MOLINE, Ill. -- A top negotiator for the striking United Auto Workers offered little hope for a quick settlement after emerging today from a rare meeting with the Deere & Co. board of directors.
'The board was very courteous, they listened very attentively to our presentation,' said UAW officer Bill Casstevens after a 50-minute closed door meeting with the directors. 'They asked questions to make sure they understood our position.'
The only action to come after the board meeting was a vote by the directors to cut dividends in half from 12.5 cents to 6.25 cents due to recently-announced record losses from the 111-day-long strike.
Casstevens said the meeting should have cleared up any misunderstandings the company might have had about the union position but was pessimistic about the meeting's effect on ending the strike.
'We went in there to make sure they knew exactly where the union stood on this proposal because we have believed for a long time now that company negotiators have been making worst case scenarios out of all of our proposals,' he said.
He added that the company losses were to be expected in light of the long strike.
During the meeting with the board, Casstevens made a case for a new contract based on a 1983 settlement where Caterpillar workers went on strike and Deere employees settled for concessions. He said Deere got the advantage then and this time around should be willing to help workers.
'Caterpillar was losing money in 82-83 and Deere was making money. We had negative adjustments at Caterpillar and when we came here, Deere insisted on having all of those negative adjustments and they were right and we gave them to them,' the union officer said. 'Now that it's the other way around we're asking for a settlement that is no more costly than what we did at Caterpillar.'
Deere spokesman Bob Shoup issued a statement in reply to the Casstevens argument saying a five-year slump in farm equipment sales was well underway by the time of the 1983 contract and while Deere made money he said 'things were not so good for us in 1982 either.'
The unusual address to the directors by Casstevens came on the same day the labor dispute became the longest strike ever against the giant farm implement maker.

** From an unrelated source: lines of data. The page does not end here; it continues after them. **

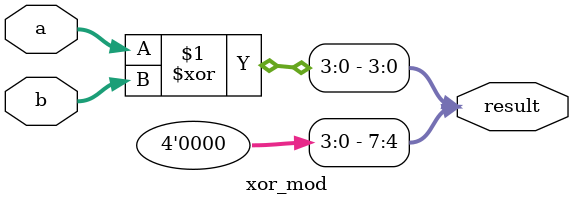
<source format=v>
`timescale 1ns / 1ps

module xor_mod(
    input [3:0] a,
    input [3:0] b,
    output [7:0] result
);

    assign result = {4'b0, a ^ b};
    
endmodule


</source>
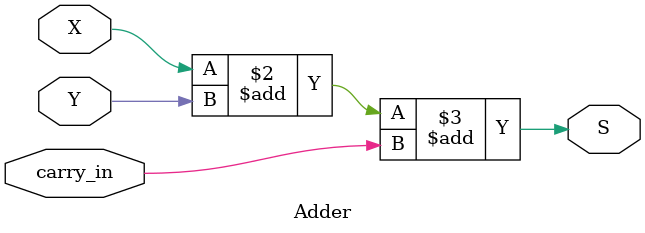
<source format=v>
module Adder(X, Y, carry_in, S);
    parameter n = 1;
    input [n-1: 0] X, Y;
    input carry_in;
    output reg [n-1: 0] S;

    always @(X, Y, carry_in)
        S = X + Y + carry_in;
        
endmodule
</source>
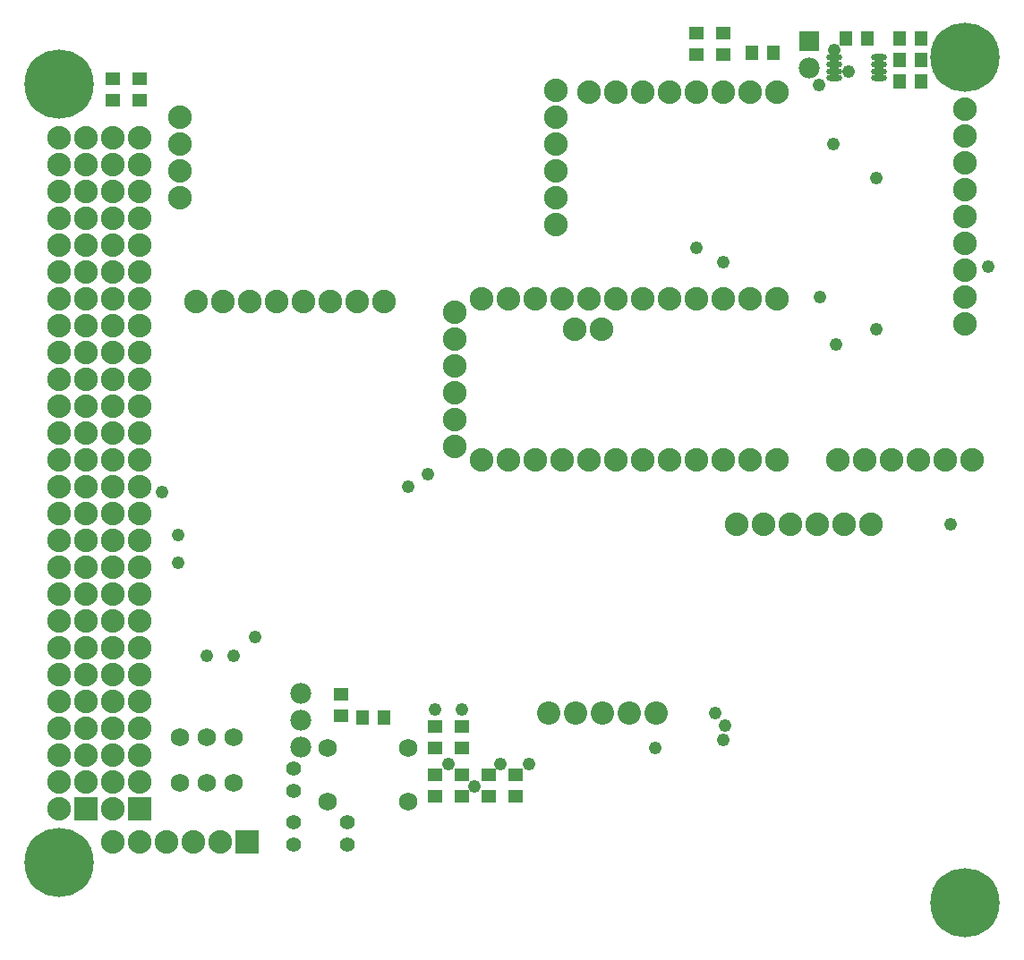
<source format=gts>
G04 Layer_Color=8388736*
%FSLAX25Y25*%
%MOIN*%
G70*
G01*
G75*
%ADD33R,0.04800X0.05800*%
%ADD34R,0.05800X0.04800*%
%ADD35O,0.05918X0.02375*%
%ADD36C,0.07800*%
%ADD37R,0.07800X0.07800*%
%ADD38C,0.08800*%
%ADD39C,0.08674*%
%ADD40C,0.05524*%
%ADD41C,0.06800*%
%ADD42R,0.08800X0.08800*%
%ADD43R,0.08800X0.08800*%
%ADD44C,0.04800*%
%ADD45C,0.25800*%
D33*
X-236500Y89000D02*
D03*
X-244500D02*
D03*
X-91500Y336500D02*
D03*
X-99500D02*
D03*
X-56500Y342000D02*
D03*
X-64500D02*
D03*
X-36500D02*
D03*
X-44500D02*
D03*
X-36500Y326000D02*
D03*
X-44500D02*
D03*
X-36500Y334000D02*
D03*
X-44500D02*
D03*
D34*
X-252500Y97500D02*
D03*
Y89500D02*
D03*
X-207500Y59500D02*
D03*
Y67500D02*
D03*
X-197500Y59500D02*
D03*
Y67500D02*
D03*
X-187500Y59500D02*
D03*
Y67500D02*
D03*
X-217500Y59500D02*
D03*
Y67500D02*
D03*
X-207500Y77500D02*
D03*
Y85500D02*
D03*
X-217500Y77500D02*
D03*
Y85500D02*
D03*
X-337500Y327000D02*
D03*
Y319000D02*
D03*
X-327500Y327000D02*
D03*
Y319000D02*
D03*
X-120000Y336000D02*
D03*
Y344000D02*
D03*
X-110000Y336000D02*
D03*
Y344000D02*
D03*
D35*
X-68768Y334839D02*
D03*
Y332279D02*
D03*
Y329720D02*
D03*
Y327161D02*
D03*
X-52232Y334839D02*
D03*
Y332279D02*
D03*
Y329720D02*
D03*
Y327161D02*
D03*
D36*
X-78000Y331000D02*
D03*
X-267500Y78000D02*
D03*
Y88000D02*
D03*
Y98000D02*
D03*
D37*
X-78000Y341000D02*
D03*
D38*
X-37500Y185000D02*
D03*
X-47500D02*
D03*
X-17500D02*
D03*
X-27500D02*
D03*
X-57500D02*
D03*
X-67500D02*
D03*
X-20000Y265500D02*
D03*
Y255500D02*
D03*
Y315500D02*
D03*
Y305500D02*
D03*
Y235500D02*
D03*
Y245500D02*
D03*
Y295500D02*
D03*
Y285500D02*
D03*
Y275500D02*
D03*
X-65000Y161000D02*
D03*
X-55000D02*
D03*
X-75000D02*
D03*
X-85000D02*
D03*
X-95000D02*
D03*
X-105000D02*
D03*
X-120000Y245000D02*
D03*
X-110000D02*
D03*
X-130000D02*
D03*
X-90000D02*
D03*
X-100000D02*
D03*
X-150000D02*
D03*
X-140000D02*
D03*
X-160000D02*
D03*
X-155500Y233500D02*
D03*
X-165500D02*
D03*
X-90000Y185000D02*
D03*
X-100000D02*
D03*
X-110000D02*
D03*
X-120000D02*
D03*
X-150000D02*
D03*
X-160000D02*
D03*
X-130000D02*
D03*
X-140000D02*
D03*
X-190000Y245000D02*
D03*
X-170000D02*
D03*
X-180000D02*
D03*
X-200000D02*
D03*
X-210000Y240000D02*
D03*
Y220000D02*
D03*
Y230000D02*
D03*
X-190000Y185000D02*
D03*
X-180000D02*
D03*
X-200000D02*
D03*
X-170000D02*
D03*
X-210000Y210000D02*
D03*
Y190000D02*
D03*
Y200000D02*
D03*
X-266500Y244000D02*
D03*
X-256500D02*
D03*
X-306500D02*
D03*
X-296500D02*
D03*
X-236500D02*
D03*
X-246500D02*
D03*
X-286500D02*
D03*
X-276500D02*
D03*
X-100000Y322000D02*
D03*
X-90000D02*
D03*
X-130000D02*
D03*
X-110000D02*
D03*
X-120000D02*
D03*
X-140000D02*
D03*
X-150000D02*
D03*
X-160000D02*
D03*
X-172500Y322500D02*
D03*
Y312500D02*
D03*
Y302500D02*
D03*
Y272500D02*
D03*
Y292500D02*
D03*
Y282500D02*
D03*
X-312500Y312500D02*
D03*
Y302500D02*
D03*
Y292500D02*
D03*
Y282500D02*
D03*
X-307500Y42500D02*
D03*
X-297500D02*
D03*
X-317500D02*
D03*
X-327500D02*
D03*
X-337500D02*
D03*
Y55000D02*
D03*
X-327500Y65000D02*
D03*
X-337500D02*
D03*
X-327500Y75000D02*
D03*
X-337500D02*
D03*
X-327500Y85000D02*
D03*
X-337500D02*
D03*
X-327500Y95000D02*
D03*
X-337500D02*
D03*
X-327500Y105000D02*
D03*
X-337500D02*
D03*
X-327500Y115000D02*
D03*
X-337500D02*
D03*
X-327500Y125000D02*
D03*
X-337500D02*
D03*
X-327500Y135000D02*
D03*
X-337500D02*
D03*
X-327500Y145000D02*
D03*
X-337500D02*
D03*
X-327500Y155000D02*
D03*
X-337500D02*
D03*
X-327500Y165000D02*
D03*
X-337500D02*
D03*
X-327500Y175000D02*
D03*
X-337500D02*
D03*
X-327500Y185000D02*
D03*
X-337500D02*
D03*
X-327500Y195000D02*
D03*
X-337500D02*
D03*
X-327500Y205000D02*
D03*
X-337500D02*
D03*
X-327500Y215000D02*
D03*
X-337500D02*
D03*
X-327500Y225000D02*
D03*
X-337500D02*
D03*
X-327500Y235000D02*
D03*
X-337500D02*
D03*
X-327500Y245000D02*
D03*
X-337500D02*
D03*
X-327500Y255000D02*
D03*
X-337500D02*
D03*
X-327500Y265000D02*
D03*
X-337500D02*
D03*
X-327500Y275000D02*
D03*
X-337500D02*
D03*
X-327500Y285000D02*
D03*
X-337500D02*
D03*
X-327500Y295000D02*
D03*
X-337500D02*
D03*
Y305000D02*
D03*
X-327500D02*
D03*
X-357500Y55000D02*
D03*
X-347500Y65000D02*
D03*
X-357500D02*
D03*
X-347500Y75000D02*
D03*
X-357500D02*
D03*
X-347500Y85000D02*
D03*
X-357500D02*
D03*
X-347500Y95000D02*
D03*
X-357500D02*
D03*
X-347500Y105000D02*
D03*
X-357500D02*
D03*
X-347500Y115000D02*
D03*
X-357500D02*
D03*
X-347500Y125000D02*
D03*
X-357500D02*
D03*
X-347500Y135000D02*
D03*
X-357500D02*
D03*
X-347500Y145000D02*
D03*
X-357500D02*
D03*
X-347500Y155000D02*
D03*
X-357500D02*
D03*
X-347500Y165000D02*
D03*
X-357500D02*
D03*
X-347500Y175000D02*
D03*
X-357500D02*
D03*
X-347500Y185000D02*
D03*
X-357500D02*
D03*
X-347500Y195000D02*
D03*
X-357500D02*
D03*
X-347500Y205000D02*
D03*
X-357500D02*
D03*
X-347500Y215000D02*
D03*
X-357500D02*
D03*
X-347500Y225000D02*
D03*
X-357500D02*
D03*
X-347500Y235000D02*
D03*
X-357500D02*
D03*
X-347500Y245000D02*
D03*
X-357500D02*
D03*
X-347500Y255000D02*
D03*
X-357500D02*
D03*
X-347500Y265000D02*
D03*
X-357500D02*
D03*
X-347500Y275000D02*
D03*
X-357500D02*
D03*
X-347500Y285000D02*
D03*
X-357500D02*
D03*
X-347500Y295000D02*
D03*
X-357500D02*
D03*
Y305000D02*
D03*
X-347500D02*
D03*
D39*
X-175000Y90500D02*
D03*
X-165000D02*
D03*
X-155000D02*
D03*
X-145000D02*
D03*
X-135000D02*
D03*
D40*
X-270000Y70000D02*
D03*
Y61732D02*
D03*
X-250000Y50000D02*
D03*
Y41732D02*
D03*
X-270000Y50000D02*
D03*
Y41732D02*
D03*
D41*
X-227500Y77500D02*
D03*
Y57500D02*
D03*
X-257500Y77500D02*
D03*
Y57500D02*
D03*
X-292500Y64700D02*
D03*
X-302500D02*
D03*
X-312500D02*
D03*
X-292500Y81500D02*
D03*
X-302500D02*
D03*
X-312500D02*
D03*
D42*
X-287500Y42500D02*
D03*
D43*
X-327500Y55000D02*
D03*
X-347500D02*
D03*
D44*
X-193000Y71500D02*
D03*
X-20000Y29500D02*
D03*
Y10500D02*
D03*
X-28000Y25000D02*
D03*
Y15000D02*
D03*
X-12000Y25000D02*
D03*
Y15000D02*
D03*
X-20000Y344500D02*
D03*
Y325500D02*
D03*
X-28000Y340000D02*
D03*
Y330000D02*
D03*
X-12000Y340000D02*
D03*
Y330000D02*
D03*
X-357500Y334500D02*
D03*
Y315500D02*
D03*
X-365500Y330000D02*
D03*
Y320000D02*
D03*
X-349500Y330000D02*
D03*
Y320000D02*
D03*
X-357400Y44500D02*
D03*
Y25500D02*
D03*
X-365400Y40000D02*
D03*
Y30000D02*
D03*
X-349400Y40000D02*
D03*
Y30000D02*
D03*
X-207500Y92000D02*
D03*
X-217500D02*
D03*
X-319000Y173000D02*
D03*
X-212500Y71500D02*
D03*
X-220000Y179500D02*
D03*
X-227500Y175000D02*
D03*
X-202899Y63359D02*
D03*
X-182500Y71500D02*
D03*
X-313000Y157000D02*
D03*
Y146500D02*
D03*
X-63610Y329610D02*
D03*
X-74500Y324500D02*
D03*
X-11500Y257000D02*
D03*
X-135500Y77500D02*
D03*
X-113000Y90500D02*
D03*
X-68000Y228000D02*
D03*
X-53000Y233500D02*
D03*
X-109500Y86000D02*
D03*
X-110000Y80500D02*
D03*
X-284500Y119000D02*
D03*
X-292500Y112000D02*
D03*
X-302500D02*
D03*
X-53000Y290000D02*
D03*
X-69000Y302500D02*
D03*
X-68768Y337732D02*
D03*
X-25500Y161000D02*
D03*
X-110000Y258500D02*
D03*
X-120000Y264000D02*
D03*
X-74000Y245500D02*
D03*
D45*
X-357500Y325000D02*
D03*
X-20000Y335000D02*
D03*
Y20000D02*
D03*
X-357500Y35000D02*
D03*
M02*

</source>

The 111-day strike-lockout today surpassed a 1950 UAW dispute that was the longest strike against the Moline-based firm. Jim Hecker, a UAW representative in Moline, called the milestone 'a dubious honor.' Deere agreed to Casstevens' request last week to be allowed to address the board with the condition that a Deere representative would be allowed to appear at a meeting of the union's executive council.

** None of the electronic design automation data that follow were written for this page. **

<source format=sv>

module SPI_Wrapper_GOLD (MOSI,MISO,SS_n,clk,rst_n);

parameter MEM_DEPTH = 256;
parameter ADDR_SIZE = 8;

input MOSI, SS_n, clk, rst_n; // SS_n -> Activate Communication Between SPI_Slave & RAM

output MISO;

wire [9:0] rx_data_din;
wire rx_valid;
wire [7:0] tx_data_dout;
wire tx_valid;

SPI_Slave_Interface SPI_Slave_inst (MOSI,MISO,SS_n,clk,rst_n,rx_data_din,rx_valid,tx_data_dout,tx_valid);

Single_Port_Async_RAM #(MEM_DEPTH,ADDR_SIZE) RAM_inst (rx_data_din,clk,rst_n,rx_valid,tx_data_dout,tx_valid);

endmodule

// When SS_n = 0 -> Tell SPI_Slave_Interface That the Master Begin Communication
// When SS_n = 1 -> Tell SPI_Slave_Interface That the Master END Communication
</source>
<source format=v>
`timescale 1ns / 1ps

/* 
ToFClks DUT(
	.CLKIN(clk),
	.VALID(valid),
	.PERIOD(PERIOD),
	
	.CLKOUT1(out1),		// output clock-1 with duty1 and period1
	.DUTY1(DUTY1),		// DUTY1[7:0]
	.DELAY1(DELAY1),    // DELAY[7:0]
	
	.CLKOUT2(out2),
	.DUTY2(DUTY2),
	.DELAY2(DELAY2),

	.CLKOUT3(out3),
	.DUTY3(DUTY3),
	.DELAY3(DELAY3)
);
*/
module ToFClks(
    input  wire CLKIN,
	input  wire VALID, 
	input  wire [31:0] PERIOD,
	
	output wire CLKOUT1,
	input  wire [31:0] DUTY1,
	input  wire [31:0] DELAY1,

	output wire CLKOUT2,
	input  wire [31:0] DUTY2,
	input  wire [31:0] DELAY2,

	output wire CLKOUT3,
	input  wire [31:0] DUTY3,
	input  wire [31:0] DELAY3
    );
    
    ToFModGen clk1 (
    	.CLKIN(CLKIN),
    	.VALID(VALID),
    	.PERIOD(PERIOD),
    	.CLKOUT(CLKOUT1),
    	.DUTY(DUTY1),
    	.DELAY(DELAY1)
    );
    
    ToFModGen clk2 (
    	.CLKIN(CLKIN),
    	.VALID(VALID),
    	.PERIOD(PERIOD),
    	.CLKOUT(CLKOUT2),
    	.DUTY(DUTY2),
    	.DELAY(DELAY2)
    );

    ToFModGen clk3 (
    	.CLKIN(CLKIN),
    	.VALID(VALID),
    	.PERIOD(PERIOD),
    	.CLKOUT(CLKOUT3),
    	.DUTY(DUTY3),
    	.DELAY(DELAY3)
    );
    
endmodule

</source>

Hecker said the face-to-face meeting between Casstevens and the Deere board was sought to allow the union to 'explain to the board our position so we, hopefully, can break the logjam of negotiations.'
The labor dispute, which has idled about 12,500 workers in Iowa and Illinois, began Aug. 23 when contract talks broke down and the UAW called a selective strike at Deere plants at Milan, Ill., and Waterloo and Dubuque in Iowa. The strike later was expanded to a John Deere parts company in East Moline.
Deere responded by declaring that a strike against one company plant was viewed as a strike against all and told union workers at 11 other plants not to show up for work, a move the union characterized as a lockout.
Talks have resumed twice since then but have broken down without an agreement -- the last impasse occurring last Wednesday when the two sides called off negotiations separated by issues involving about $17 million. At issue are job security, pension benefits and cost-of-living increases in a proposed 34-month agreement.